SCSI-2 is officially known as ANSI X3.131-1994. The SCSI-2 specification is essentially an improved version of SCSI-1 with some parts of the specification tightened and several new features and options added. Normally, SCSI-1 and SCSI-2 devices are compatible, but SCSI-1 devices ignore the additional features in SCSI-2.

Some of the changes in SCSI-2 are very minor. For example, SCSI-1 allowed SCSI bus parity to be optional, whereas parity must be implemented in SCSI-2. Parity is an extra bit that is sent as a verification bit to ensure that the data is not corrupted.

Another requirement is that initiator devices, such as host adapters, provide terminator power to the interface; most devices already did so, though. SCSI-2 also added several optional features:

  • Fast SCSI (10MHz)

  • Wide SCSI (16-bit transfers)

  • Command queuing

  • New commands

  • High-density, 50-pin cable connectors

  • Active (Alternative 2) termination for improved single-ended (SE) transmission

  • High Voltage Differential transmission (incompatible with SE on the same bus) for longer bus lengths

Wide SCSI enables parallel data transfers at a bus width of 16 bits. The wider connection requires a new cable design. The standard 50-conductor, 8-bit cable is called the A cable. SCSI-2 originally defined a special 68-conductor B cable that was supposed to be used in conjunction with the A cable for 32-bit wide transfers.

However, because of a lack of industry support and the added expenses involved, 32-bit SCSI was never actually implemented and was finally removed as part of the SCSI-3 specifications. Therefore, two different types of SCSI cables are now available, called the A cable and the P cable.

A cables are any SCSI cables with 50-pin connectors, whereas P cables are any SCSI cables with 68-pin connectors. You need a P cable if you are connecting a Wide SCSI device and want it to work in 16-bit mode. The P cable was not officially included in the standard until SCSI-3.

Fast SCSI refers to high-speed synchronous transfer capability. Fast SCSI achieves a 10MBps transfer rate on the standard 8-bit SCSI cabling. When combined with a 16-bit Wide SCSI interface, this configuration results in data-transfer rates of 20MBps (called Fast/Wide).

The high-density connectors enable smaller, more efficient connector and cable designs.

In SCSI-1, an initiator device, such as a host adapter, was limited to sending one command per device. In SCSI-2, the host adapter can send as many as 256 commands to a single device, which will store and process those commands internally before responding on the SCSI bus.

The target device can even resequence the commands to enable the most efficient execution or performance possible. This is especially useful in multitasking environments, such as OS/2 and Windows NT, which can take advantage of this feature.

SCSI-2 took the Common Command Set that was being used throughout the industry and made it an official part of the standard. The CCS was designed mainly for disk drives and did not include specific commands designed for other types of devices.

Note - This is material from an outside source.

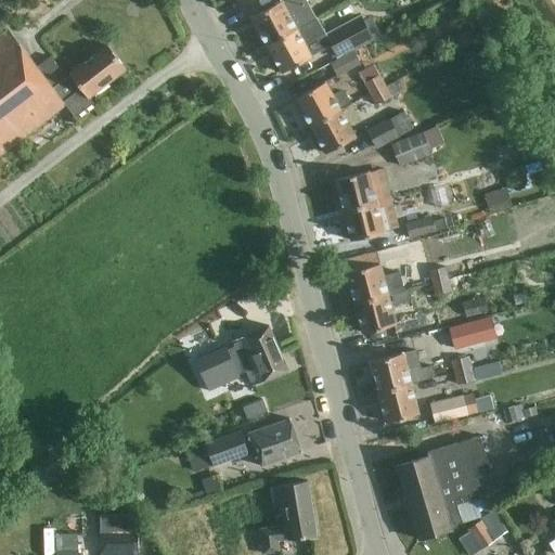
[(268,44),(314,20),(304,0),(284,0),(253,17),(268,44)]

In SCSI-2, many of the old commands are reworked, and several new commands have been added. New command sets have been added for CD-ROMs, optical drives, scanners, communications devices, and media changers (jukeboxes). The single-ended SCSI bus depends on very tight termination tolerances to function reliably.

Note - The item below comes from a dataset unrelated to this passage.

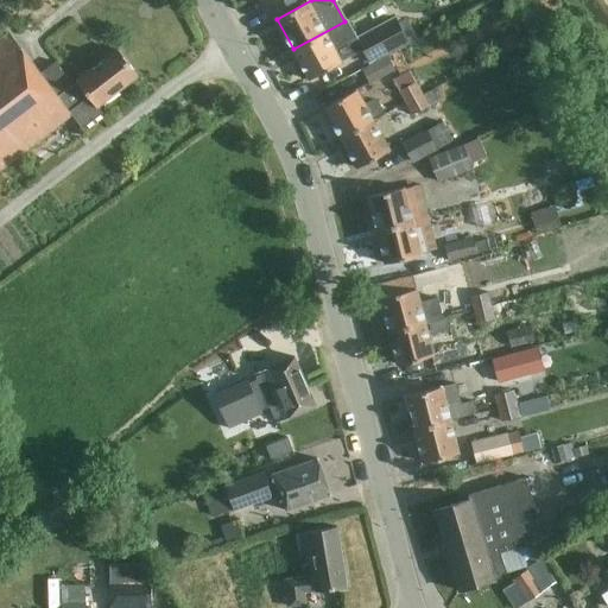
[(399,21),(397,16),(356,37),(371,62),(418,37),(407,18),(399,21)]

Unfortunately, the original 132-ohm passive termination defined in the SCSI-1 document was not designed for use at the higher synchronous speeds now possible. These passive terminators, which are sometimes built in to SCSI devices, can cause signal reflections to generate errors when transfer rates increase or when more devices are added to the bus.

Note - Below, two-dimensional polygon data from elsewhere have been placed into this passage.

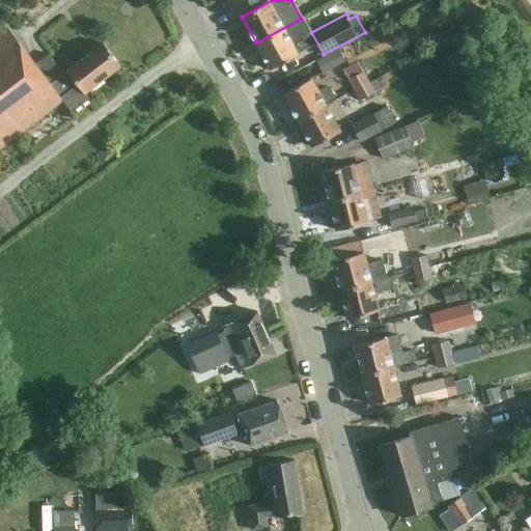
[(302,36),(311,31),(304,17),(301,19),(256,43),(271,70),(299,54),(290,39),(301,33),(302,36)]
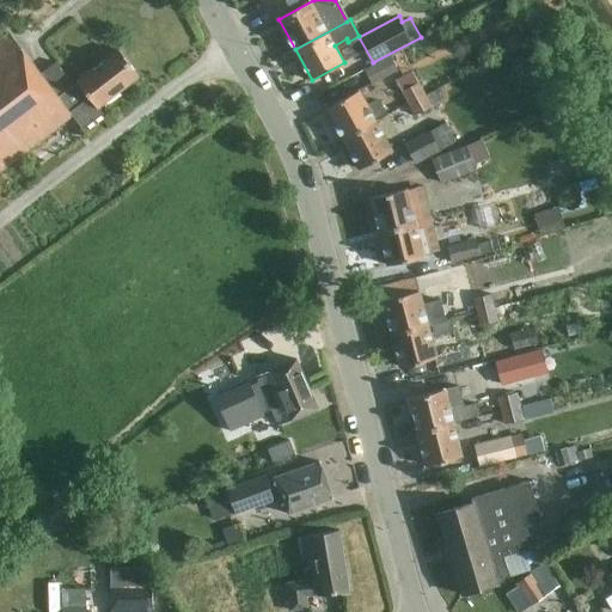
[(42,73),(11,32),(0,41),(0,170),(73,115),(84,129),(104,114),(99,106),(140,75),(120,49),(74,85),(56,62),(42,73)]
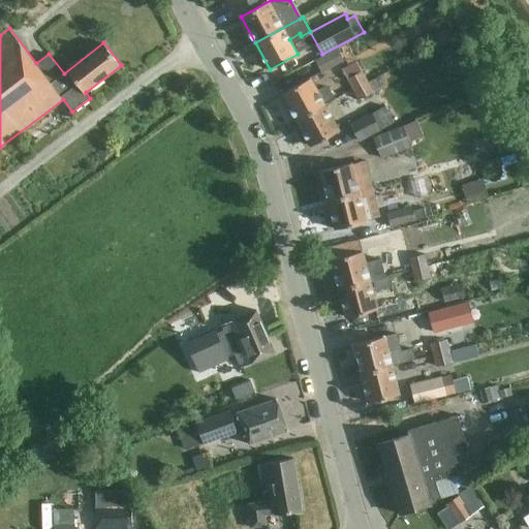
[(315,60),(321,72),(344,61),(337,48),(315,60)]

SCSI-2 defines an active (voltage-regulated) terminator that lowers termination impedance to 110 ohms and improves system integrity. Note that LVD SCSI requires special LVD terminators. If you use SE terminators on a bus with LVD devices, they either won't work or, if they are multimode devices, will default to SE operation.

These features are not required; they are optional under the SCSI-2 specification. If you connect a standard SCSI host adapter to a Fast SCSI drive, for example, the interface will work, but only at standard SCSI speeds.